Diagnostics
What do you do when maroon news finds you glinting
in that lovely light of just after dawn, when you discover
a weeping sore on your dog’s tail, shiny and ulcerous,
a raw wound vibrant in its crimson and vermilion and
scarlet and salmon and every other shade of color
that blossoms in the intricacies of a sore, and blood,
of course, blood red, too, and you wonder how we learned
to be disgusted by the body breaking through its skin
when such a complex consonance of hues would be
striking in any other context, carmine and burgundy
and cinnabar and rose, a patch of sunset, and you can’t
stop rolling her onto her side to get a better look, as if
this time you’ll see something new that might prove
wrong what you already know to be true, and
she looks so shy about it, or even ashamed, like
she knows what’s coming because part of her does,
because you don’t need a doctor or a human brain
to tell you how the story ends, and the vet won’t open
for twenty more minutes, for twelve more minutes,
for three more minutes, it opened six minutes ago,
it opened thirty-four minutes ago, and you’re waiting
by your phone as if they’ll call you first—What to do
when all your instincts beg you to make like a moth
at sunbreak, scrambling for the darkest crevice to enter
a dream-like state, but of course without the dreams
because they’d be gnarly and besides, you’re a goddamn
moth who can’t even dream and probably doesn’t
sleep and just waits unknowingly for death, lucky
enough that every best friend you could ever make
will outlive you, rather than the other way around;
how dreary things can get when malignance refuses
to be just a metaphor. I’ve heard it’s eugenicist to flatten
humanity into the easy simile of a tumor spreading
through the organs of the earth, an unthinking growth
that poisons the air and the water and the forest and the blood,
because when you start to compare humanity to cancer,
the same people are triaged for emergency surgery
over and over again: spreading, spreading. But how else
to express the way we’ve set the whole world on fire,
relentlessly?
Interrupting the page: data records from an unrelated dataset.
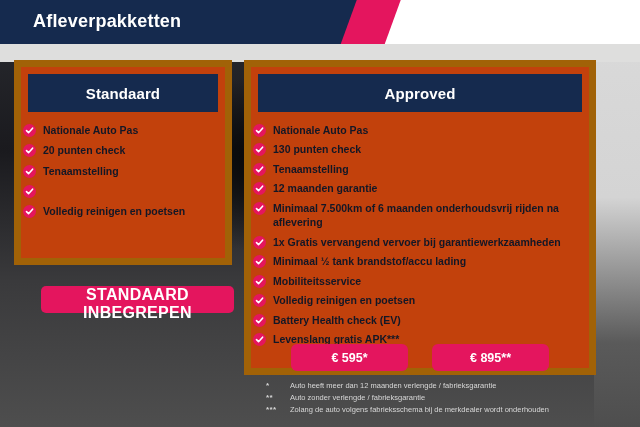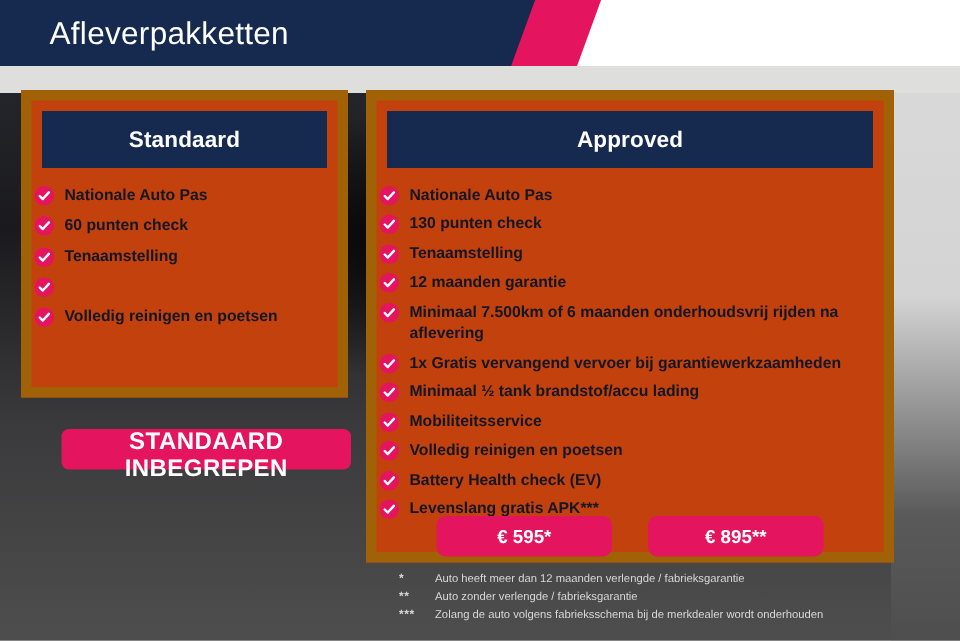--- a/index.html
+++ b/index.html
@@ -54,8 +54,8 @@
   .header-title {
     position: absolute;
     left: 33px; top: 11px;
-    font-size: 21px;
-    font-weight: normal;
+    font-size: 18px;
+    font-weight: bold;
     color: #ffffff;
     letter-spacing: .2px;
   }

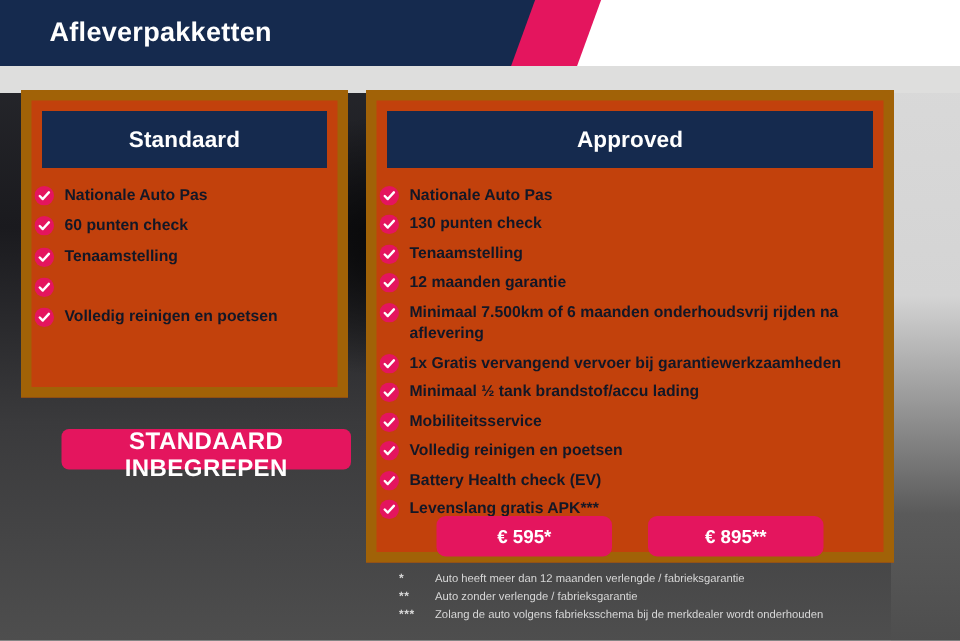--- a/index.html
+++ b/index.html
@@ -233,7 +233,7 @@
             <circle cx="8" cy="8" r="8" fill="#e4155e"></circle>
             <path d="M4.3 8.2 L6.8 10.7 L11.8 5.2" stroke="#ffffff" stroke-width="2" fill="none" stroke-linecap="round" stroke-linejoin="round"></path>
           </svg>
-        <span class="feature-text">60 punten check</span>
+        <span class="feature-text">20 punten check</span>
       </li>
       <li class="feature-item">
         <svg class="check-icon" viewBox="0 0 16 16">

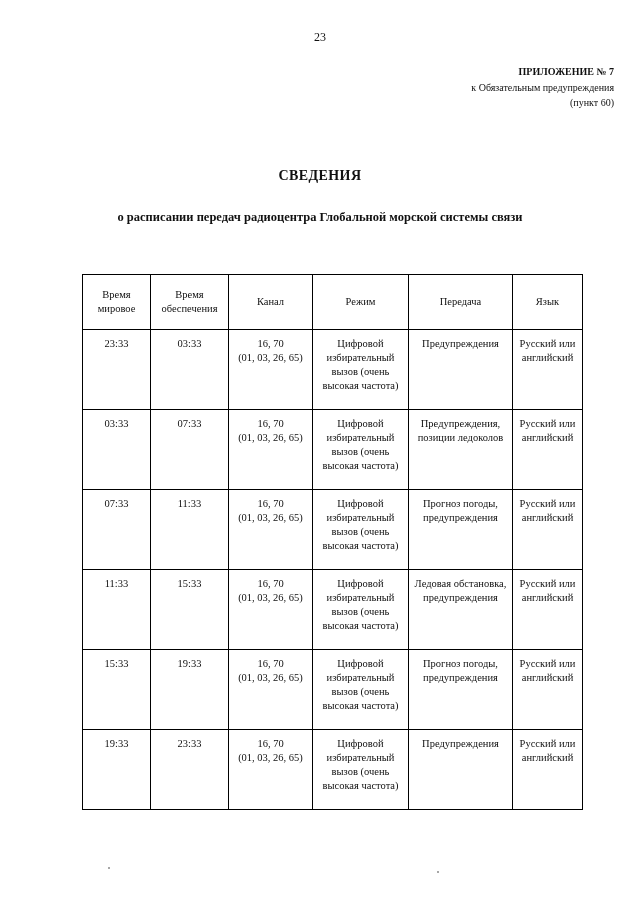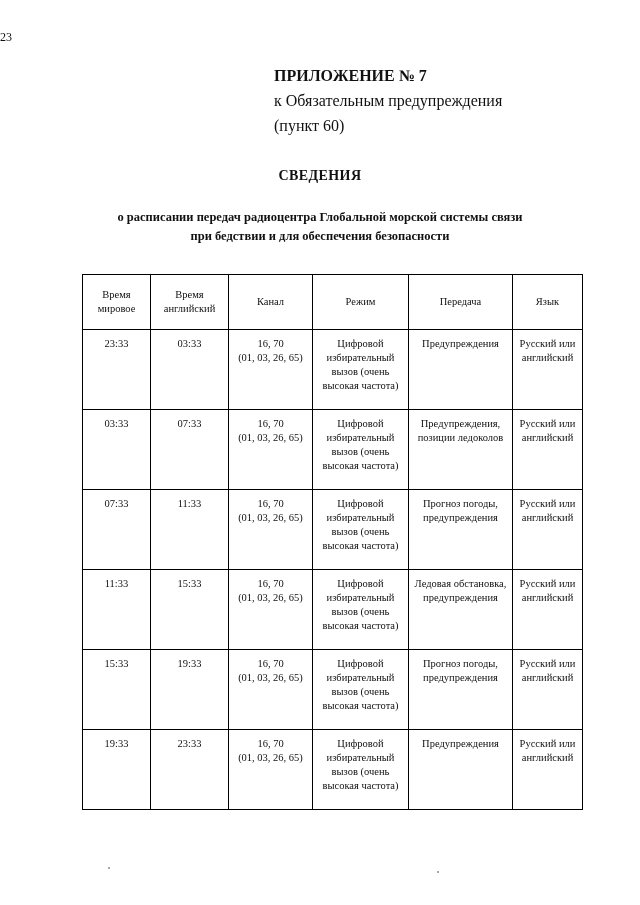--- a/index.html
+++ b/index.html
@@ -26,6 +26,7 @@
     top: 30px;
     left: 0;
     width: 640px;
+    text-align: center;
     font-size: 12px;
   }
   .header-block {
Even after chemo, we may yet outlast
the sable and the fawn and the coral and every other
shade of life that continues to make new life in this mirage
of a late world, and the butterfly, of course, the butterfly, too,
that boldly colored paragon of evolutionary innocence,
naïve summertime child of the sunshine, delicately
speciated into almost twenty thousand varieties, each
too beautiful for a land of soot and ruin. Or at least
that’s what the symbolism says, promising us beauty
won’t survive our collapse. I’ve run out of other ways
to describe how we’ve beleaguered ourselves
into a corner, scared ourselves into static, into nihilism,
into what’s one man to do, into we can’t afford
chemotherapy anyway because Emma’s just a dog
and we’ve already got enough credit card debt to last
until the next crisis that requires the service of a lazy analogue
to keep my mind off things. But I don’t sleep,
because it’s morning now or did you forget,
because I’m not moth or butterfly and it’s finally time
to make that phone call, an obligation that already feels old,
obsolete: what a dusty inconvenience looming death is—
like dropping the filter of your cigarette in the ash pile,
the taste of fate lingers. Their first opening is Monday,
at four in the afternoon. So I look at the tumor again,
and it’s big and scary and unyielding because I can see
I’m going to outlive her, because my shadow, my arrow,
my best friend has cancer and all I can do is write.